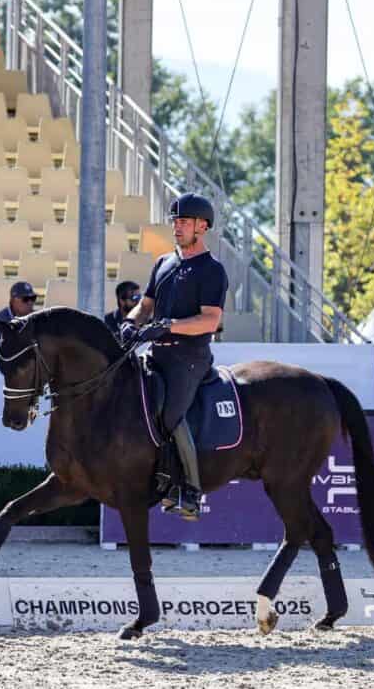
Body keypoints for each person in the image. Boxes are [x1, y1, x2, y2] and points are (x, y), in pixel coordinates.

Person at [119, 193, 228, 520]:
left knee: (168, 415)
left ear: (202, 226)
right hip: (155, 354)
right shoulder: (163, 262)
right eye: (175, 221)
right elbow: (146, 305)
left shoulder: (212, 270)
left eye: (184, 222)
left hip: (189, 359)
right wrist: (130, 322)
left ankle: (191, 491)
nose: (177, 227)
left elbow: (211, 320)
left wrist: (169, 326)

# # # # #

### Assignment
Omit the pictures and output all remaining material exactly.

### Solution to this exercise
Body keypoints for each person in the image. Boxes are [x1, y1, x2, y2] and points are (x, y), in pixel coordinates.

Person at [119, 193, 228, 520]:
left knee: (168, 415)
left ear: (202, 226)
right hip: (155, 354)
right shoulder: (163, 262)
right eye: (175, 221)
right elbow: (146, 305)
left shoulder: (212, 270)
left eye: (184, 222)
left hip: (189, 359)
right wrist: (130, 322)
left ankle: (191, 491)
nose: (177, 227)
left elbow: (211, 320)
left wrist: (169, 326)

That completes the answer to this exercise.